Almost immediate disconnects caused by port scanning

thealien · Post by **thealien** » Thu Aug 04, 2011 10:26 pm

I am running build 384 on four different servers(two Win2003, two Win2008) in sftp mode, in different environments. Both started dropping incoming connections almost immediately after I tried to put them into a load balanced pool, but the load balancer itself isn't the issue. Either the connection doesn't quite complete, or it does and almost immediately disconnects. The client gets a generic "The server unexpectedly closed the connection." type of error in that case.

I have been able to replicate the problem by setting up a test server and having a port scanner do a tcp connect to port 22 every 2 seconds. It just connects and immediately disconnects, the same way the load balancer probes do. (I'm doing "nmap -sT -p 22 X.X.X.X" every two seconds.) If the every-two-seconds port scan is on, I have the problem. If I turn it off, I don't have the problem.

Here's an example from the logs:

[20110804 15:34:41] [(load balancer)] connecting
[20110804 15:34:41] [(sftp client)] connected
[20110804 15:34:41] [(load balancer)] disconnected ((null))
[20110804 15:34:43] [(load balancer)] connecting
[20110804 15:34:43] [(load balancer)] connected
[20110804 15:34:43] [(load balancer)] disconnected ((null))
[20110804 15:34:43] [(sftp client)] connecting
[20110804 15:34:43] [(sftp client)] connected
[20110804 15:34:44] [(sftp client)] user 'username' sent
[20110804 15:34:44] [(sftp client)] USER-PASS (username) success
[20110804 15:34:44] [(sftp client)] LIST success - /
[20110804 15:34:44] [(sftp client)] disconnected (username)
[20110804 15:34:45] [(load balancer)] connecting
[20110804 15:34:45] [(load balancer)] connected
[20110804 15:34:45] [(load balancer)] disconnected ((null))

Is there some setting I'm missing that would cause this?

Thank you.

Post by **ForumAdmin** » Fri Aug 05, 2011 6:34 pm

For your test, you'll need to increase the "max conns per IP" setting in your domain setup. It will auto-ban connections from an IP if it exceeds the default number (3).

It's not recommended you go above this for a production server.

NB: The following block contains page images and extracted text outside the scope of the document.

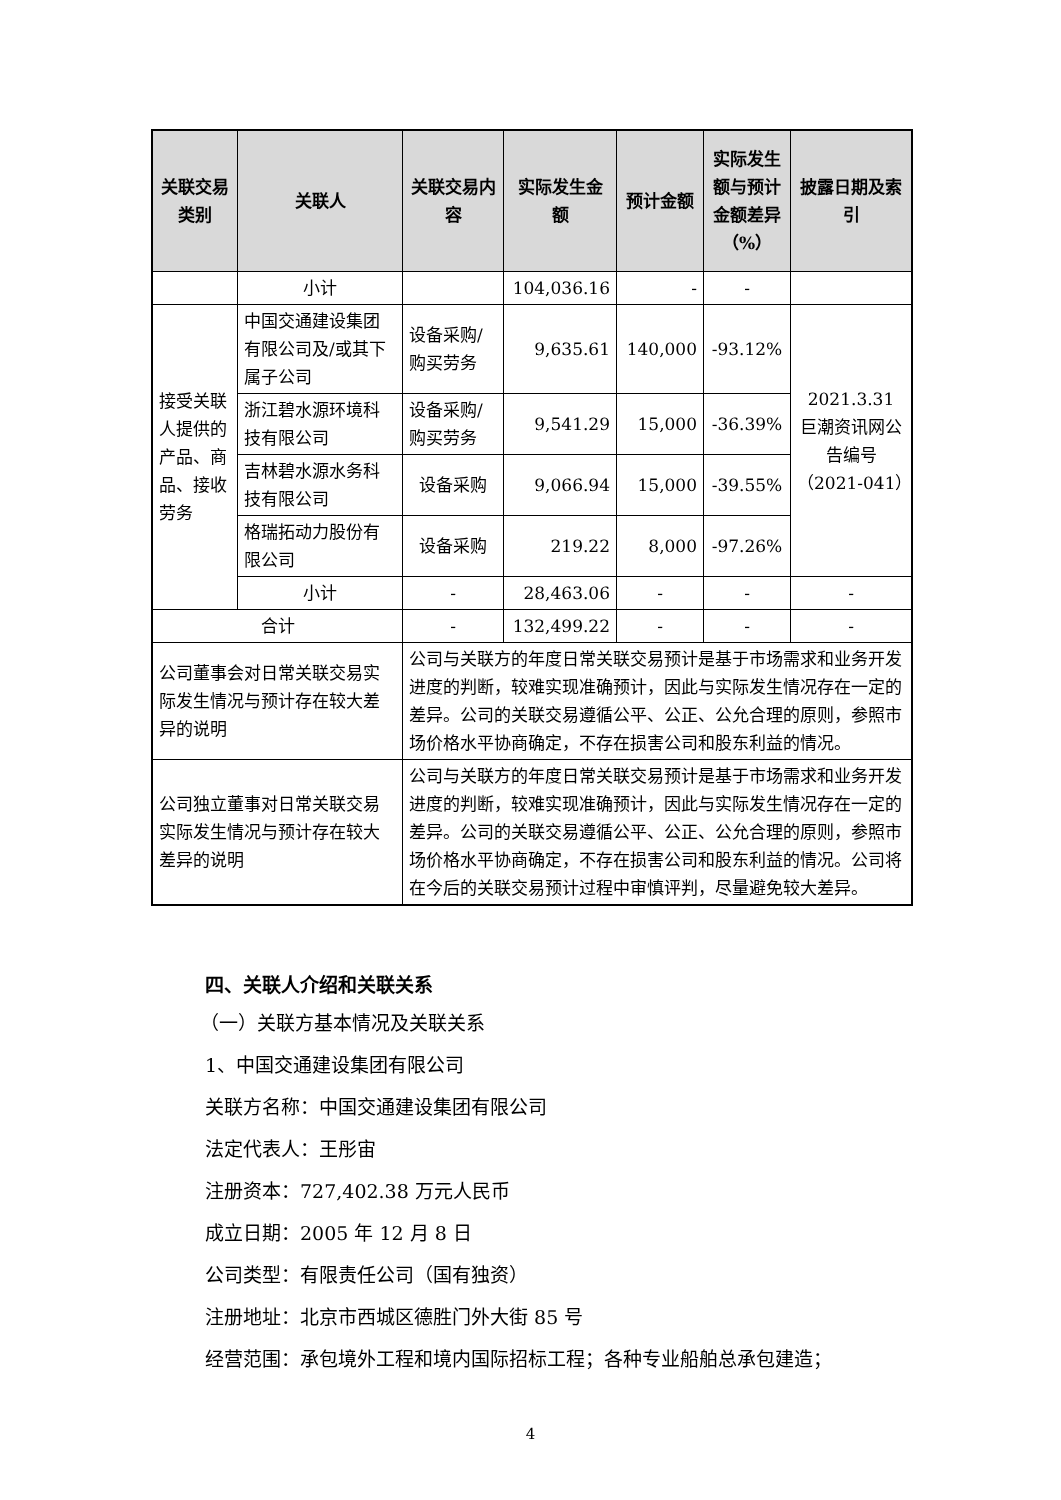| 关联交易类别 | 关联人 | 关联交易内容 | 实际发生金额 | 预计金额 | 实际发生额与预计金额差异（%） | 披露日期及索引 |
| --- | --- | --- | --- | --- | --- | --- |
| | 小计 | | 104,036.16 | - | - | |
| 接受关联人提供的产品、商品、接收劳务 | 中国交通建设集团有限公司及/或其下属子公司 | 设备采购/购买劳务 | 9,635.61 | 140,000 | -93.12% | 2021.3.31 巨潮资讯网公告编号（2021-041） |
| | 浙江碧水源环境科技有限公司 | 设备采购/购买劳务 | 9,541.29 | 15,000 | -36.39% | |
| | 吉林碧水源水务科技有限公司 | 设备采购 | 9,066.94 | 15,000 | -39.55% | |
| | 格瑞拓动力股份有限公司 | 设备采购 | 219.22 | 8,000 | -97.26% | |
| | 小计 | - | 28,463.06 | - | - | - |
| 合计 | | - | 132,499.22 | - | - | - |
| 公司董事会对日常关联交易实际发生情况与预计存在较大差异的说明 | | 公司与关联方的年度日常关联交易预计是基于市场需求和业务开发进度的判断，较难实现准确预计，因此与实际发生情况存在一定的差异。公司的关联交易遵循公平、公正、公允合理的原则，参照市场价格水平协商确定，不存在损害公司和股东利益的情况。 | | | | |
| 公司独立董事对日常关联交易实际发生情况与预计存在较大差异的说明 | | 公司与关联方的年度日常关联交易预计是基于市场需求和业务开发进度的判断，较难实现准确预计，因此与实际发生情况存在一定的差异。公司的关联交易遵循公平、公正、公允合理的原则，参照市场价格水平协商确定，不存在损害公司和股东利益的情况。公司将在今后的关联交易预计过程中审慎评判，尽量避免较大差异。 | | | | |
四、关联人介绍和关联关系
（一）关联方基本情况及关联关系
1、中国交通建设集团有限公司
关联方名称：中国交通建设集团有限公司
法定代表人：王彤宙
注册资本：727,402.38 万元人民币
成立日期：2005 年 12 月 8 日
公司类型：有限责任公司（国有独资）
注册地址：北京市西城区德胜门外大街 85 号
经营范围：承包境外工程和境内国际招标工程；各种专业船舶总承包建造；
4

thealien · Post by **thealien** » Fri Aug 05, 2011 6:52 pm

The client getting disconnected and the probe from the load balancer(or the random other server I launched the port scan from) are different IPs.

The max conns per ip is already at 200.

Post by **ForumAdmin** » Thu Aug 11, 2011 2:04 pm

What's the nmap -sT command actually doing? If you do not log on or fail the logon, it will also auto-ban the IP after a few tries.

thealien · Post by **thealien** » Thu Aug 11, 2011 4:58 pm

It just opens the tcp connection as minimally as possible and then immediately disconnects. Not what I would have chosen to use for a load balancer test, but I don't control that aspect of the environment.

The load balancer is just using a tcp connect, I used that configuration of nmap every two seconds to mimic it for testing.